Four years later in 1941, however, the Soviet Stalinists betrayed the Chinese resistance and signed a non-aggression pact with Japanese imperialism, thus allowing the Japanese military to continue its bloody occupation of China. Stalin maintained the pact until August 1945, when the war in Europe was over and Japan was on the brink of collapse.

Beijing cannot allow any Chinese filmmaker to even touch on these sordid political manoeuvres as it could encourage viewers to question the party’s history more widely. By choosing to make an empty action thriller, Zhang avoids dealing with any historical facts while presenting the agents in a heroic light to fit the CCP’s current political requirements.

Zhang’s latest film is another sad indicator of the 70-year-old’s accommodation to Beijing over the past couple of decades.

A leading figure of the so-called Fifth Generation of Chinese filmmakers, Zhang won well-deserved international acclaim for films such as Red Sorghum, Ju Dou, Raise the Red Lantern and The Story Qiu Ju during the late 1980s and 1990s.

Regarded as classics of contemporary Chinese cinema, these important artistic and socially critical works dramatised the plight of the oppressed and other layers mainly trying to survive pre-revolutionary China and were underpinned with a healthy contempt for despots and the powers-that-be.

To Live, for example, his 1994 film about the plight of an ordinary family in 1930s, through the Japanese occupation, the civil war, revolution and Mao’s disastrous Great Leap Forward and the Cultural Revolution was not screened in China until 2008.

In the early 2002, Zhang began moving away from this serious and artistically challenging work, directing Hero, a grand-scale martial arts film based on the story of Jing Ke’s assassination attempt on the King of Qin in 227 BC and devoid of any critical sentiments.
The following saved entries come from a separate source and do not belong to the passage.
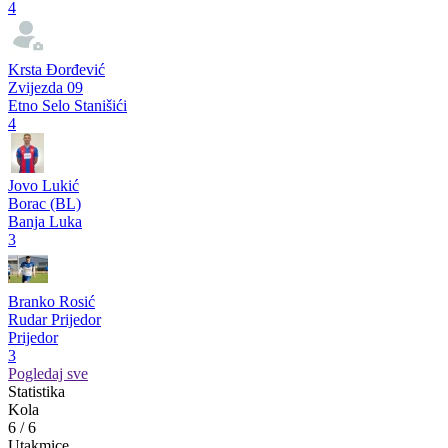
4
Krsta Đorđević
Zvijezda 09
Etno Selo Stanišići
4
Jovo Lukić
Borac (BL)
Banja Luka
3
Branko Rosić
Rudar Prijedor
Prijedor
3
Pogledaj sve
Statistika
Kola
6
/
6
Utakmice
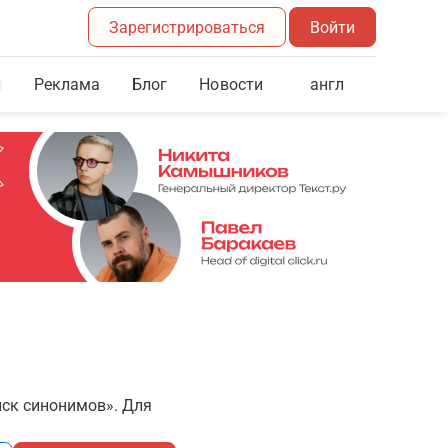
Зарегистрироваться
Войти
Реклама
Блог
англ
Новости
иск синонимов». Для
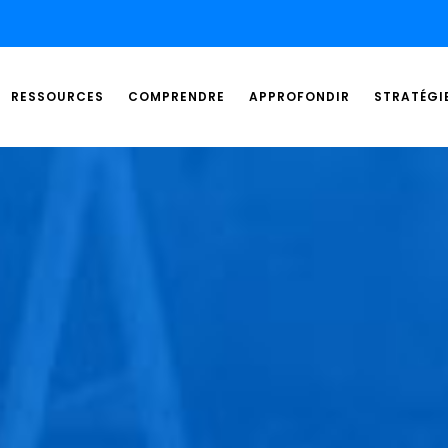
RESSOURCES
COMPRENDRE
APPROFONDIR
STRATÉGI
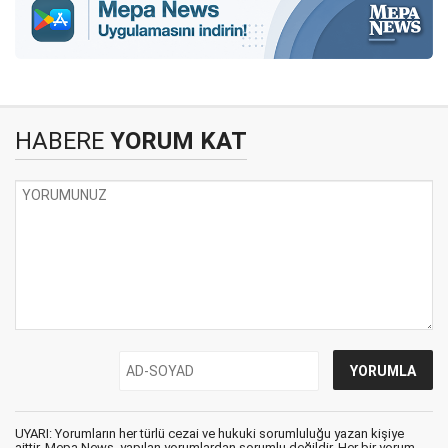
HABERE
YORUM KAT
UYARI: Yorumların her türlü cezai ve hukuki sorumluluğu yazan kişiye
aittir. Mepa News, yapılan yorumlardan sorumlu değildir. Her bir yorum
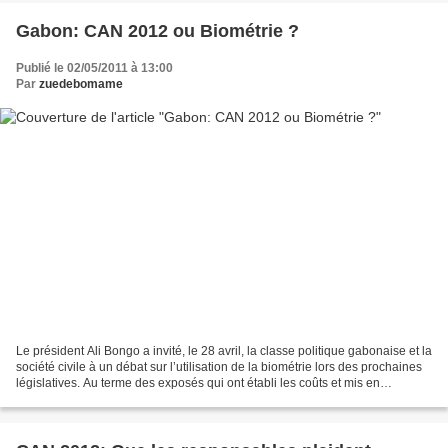
Gabon: CAN 2012 ou Biométrie ?
Publié le 02/05/2011 à 13:00
Par
zuedebomame
Le président Ali Bongo a invité, le 28 avril, la classe politique gabonaise et la
société civile à un débat sur l’utilisation de la biométrie lors des prochaines
législatives. Au terme des exposés qui ont établi les coûts et mis en
contrepoids l’organisation...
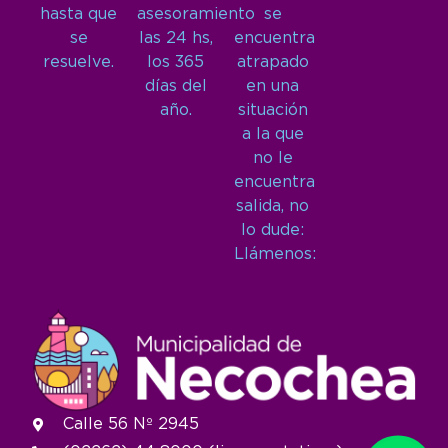
hasta que
asesoramiento
se
se
las 24 hs,
encuentra
resuelve.
los 365
atrapado
días del
en una
año.
situación
a la que
no le
encuentra
salida, no
lo dude:
Llámenos:
Calle 56 Nº 2945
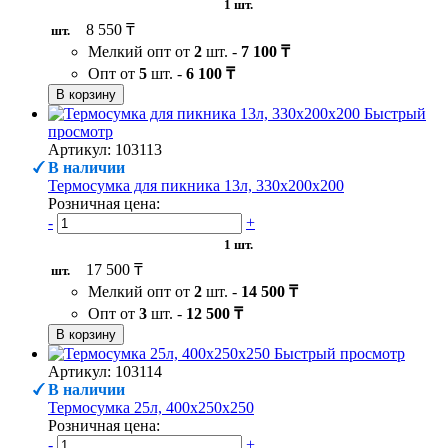
1 шт.
8 550 ₸
шт.
Мелкий опт от
2
шт. -
7 100 ₸
Опт от
5
шт. -
6 100 ₸
В корзину
Быстрый
просмотр
Артикул: 103113
В наличии
Термосумка для пикника 13л, 330х200х200
Розничная цена:
-
+
1 шт.
17 500 ₸
шт.
Мелкий опт от
2
шт. -
14 500 ₸
Опт от
3
шт. -
12 500 ₸
В корзину
Быстрый просмотр
Артикул: 103114
В наличии
Термосумка 25л, 400х250х250
Розничная цена:
-
+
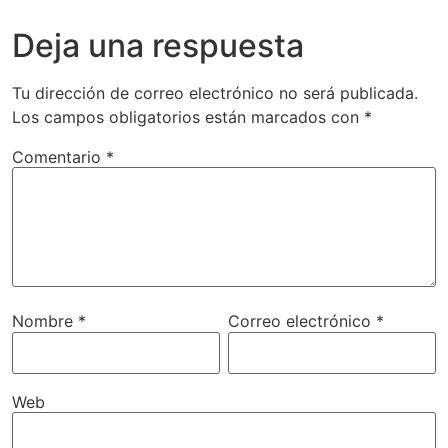
Deja una respuesta
Tu dirección de correo electrónico no será publicada.
Los campos obligatorios están marcados con
*
Comentario
*
Nombre
*
Correo electrónico
*
Web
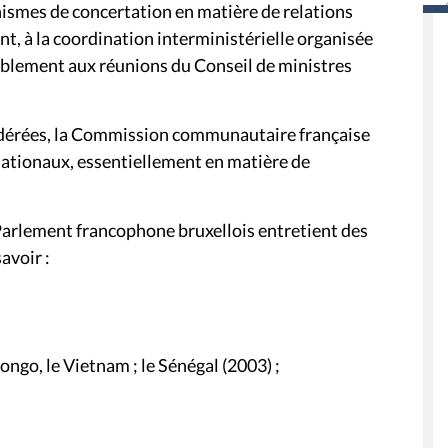
nismes de concertation en matière de relations
nt, à la coordination interministérielle organisée
ablement aux réunions du Conseil de ministres
 fédérées, la Commission communautaire française
rnationaux, essentiellement en matière de
 Parlement francophone bruxellois entretient des
avoir :
 Congo, le Vietnam ; le Sénégal (2003) ;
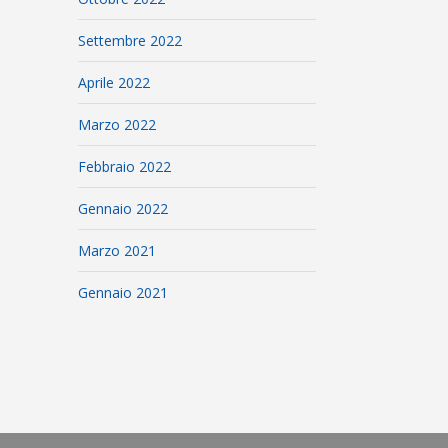
Settembre 2022
Aprile 2022
Marzo 2022
Febbraio 2022
Gennaio 2022
Marzo 2021
Gennaio 2021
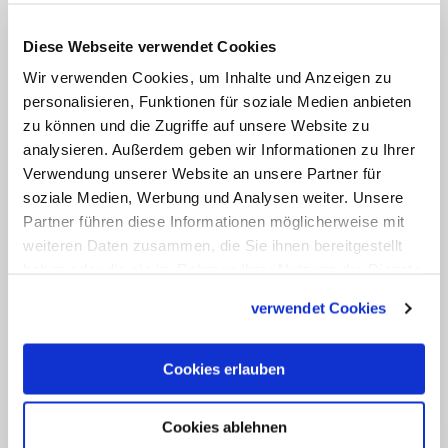
menschlichen Schwächen aus. Alle seien
"ein wenig faul im Kampf" und ließen
Diese Webseite verwendet Cookies
sich von den Leidenschaften und
Wir verwenden Cookies, um Inhalte und Anzeigen zu
personalisieren, Funktionen für soziale Medien anbieten
mancher Versuchung vom Weg
zu können und die Zugriffe auf unsere Website zu
abbringen. "Denn wir alle sind Sünder!
analysieren. Außerdem geben wir Informationen zu Ihrer
Aber lasst den Mut nicht sinken. Mut und
Verwendung unserer Website an unsere Partner für
Kraft, denn da ist der Herr, der mit uns
soziale Medien, Werbung und Analysen weiter. Unsere
Partner führen diese Informationen möglicherweise mit
ist," so der Papst.
weiteren Daten zusammen, die Sie ihnen bereitgestellt
haben oder die sie im Rahmen Ihrer Nutzung der Dienste
Teufel bereits in erster Predigt
gesammelt haben.
verwendet Cookies
In vielen Predigten und Ansprachen
spricht Franziskus über den
Cookies erlauben
"entzweienden Säer von Unkraut", den
"Spalter von Gemeinschaften" oder die
Cookies ablehnen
Similar films followed, including the House of Flying Daggers (2004), Curse of the Golden Flower (2006) and in 2016 The Great Wall, a vacuous joint American historical blockbuster starring Matt Damon.

Zhang’s is not alone among Fifth Generation directors, and other previously “non-establishment” filmmakers, adapting themselves to the Beijing bureaucracy and becoming increasingly wealthy in the process. Zhang is currently in the top 25 richest filmmakers in the world.
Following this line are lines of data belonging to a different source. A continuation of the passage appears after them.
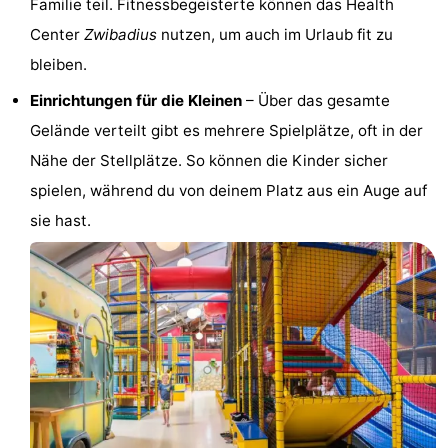
Familie teil. Fitnessbegeisterte können das Health
Route
Center
Zwibadius
nutzen, um auch im Urlaub fit zu
bleiben.
-
Einrichtungen für die Kleinen
– Über das gesamte
Parken
Reisebuchshop
Gelände verteilt gibt es mehrere Spielplätze, oft in der
Nähe der Stellplätze. So können die Kinder sicher
Medizin
spielen, während du von deinem Platz aus ein Auge auf
Adressen
Region
sie hast.
Zeeland
Schouwen-
Duiveland
-
Renesse
-
Brouwershaven
-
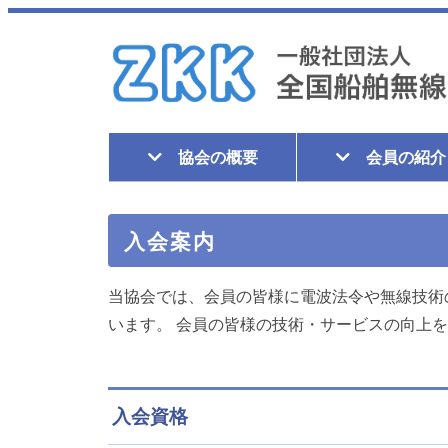
協会の概要
会員の紹介
入会案内
当協会では、会員の皆様に電波法令や無線技術
います。 会員の皆様の技術・サービスの向上
入会資格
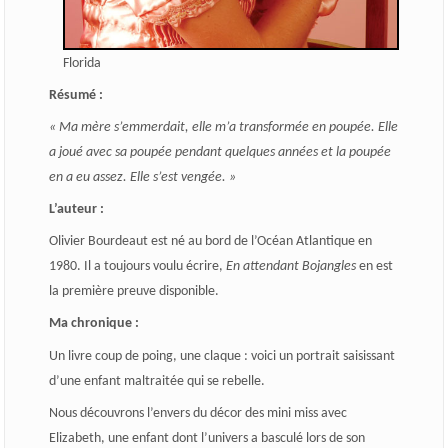
Florida
Résumé :
« Ma mère s’emmerdait, elle m’a transformée en poupée. Elle
a joué avec sa poupée pendant quelques années et la poupée
en a eu assez. Elle s’est vengée. »
L’auteur :
Olivier Bourdeaut est né au bord de l’Océan Atlantique en
1980. Il a toujours voulu écrire,
En attendant Bojangles
en est
la première preuve disponible.
Ma chronique :
Un livre coup de poing, une claque : voici un portrait saisissant
d’une enfant maltraitée qui se rebelle.
Nous découvrons l’envers du décor des mini miss avec
Elizabeth, une enfant dont l’univers a basculé lors de son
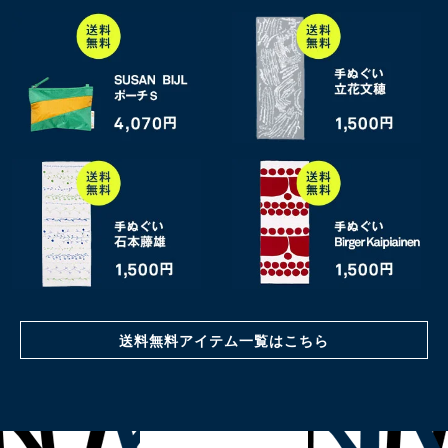
送料無料アイテム一覧はこちら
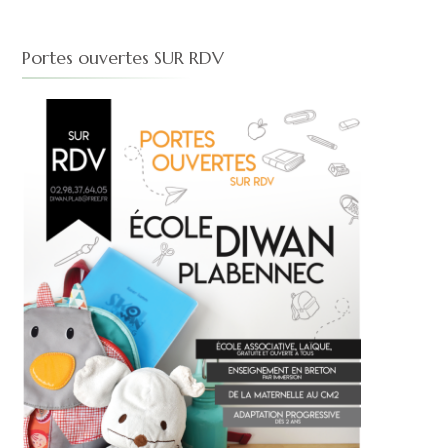
Portes ouvertes SUR RDV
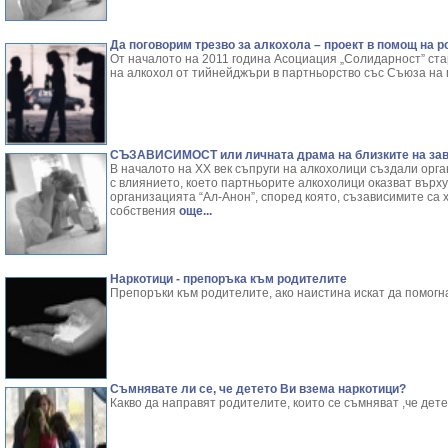
Да поговорим трезво за алкохола – проект в помощ на 
От началото на 2011 година Асоциация „Солидарност” ст
на алкохол от тийнейджъри в партньорство със Съюза на 
СЪЗАВИСИМОСТ или личната драма на близките на зав
В началото на ХХ век съпруги на алкохолици създали орг
с влиянието, което партньорите алкохолици оказват върху
организацията “Ал-Анон”, според която, съзависимите са х
собствения
още...
Наркотици - препоръка към родителите
Препоръки към родителите, ако наистина искат да помогна
Съмнявате ли се, че детето Ви взема наркотици?
Какво да направят родителите, които се съмняват ,че дет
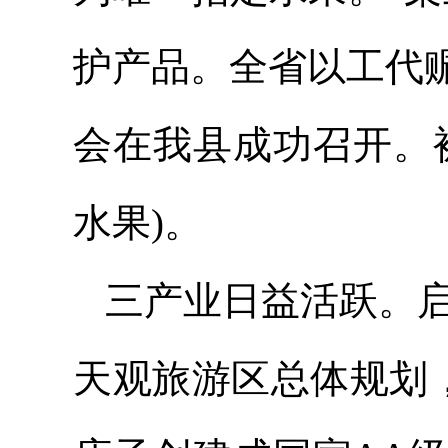
护产品。全省以工代
会在我县成功召开。
水果)。
三产业日益活跃。启
天观旅游区总体规划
Others following this path include Huang Jianxin, director of 1921, this year’s officially sanctioned blockbuster about the formation of the CCP. Over the past decade Huang has directed The Founding of a Republic (2009), The Founding of a Party (2011), and The Founding of an Army (2017).

Zhang’s next film, which has been approved for release by Chinese authorities within the next month, is called The Coldest Gun. The nationalist big budget film is about a 22-year-old Chinese sniper Zhang Taofang, who set a record by killing or wounding 214 American soldiers with 435 shots in 32 days during the Korean War. Pre-publicity for The Coldest Gun suggests that it is China’s answer to Clint Eastwood’s detestable American Sniper released in 2014, and serves the same purpose, to promote militarism and war.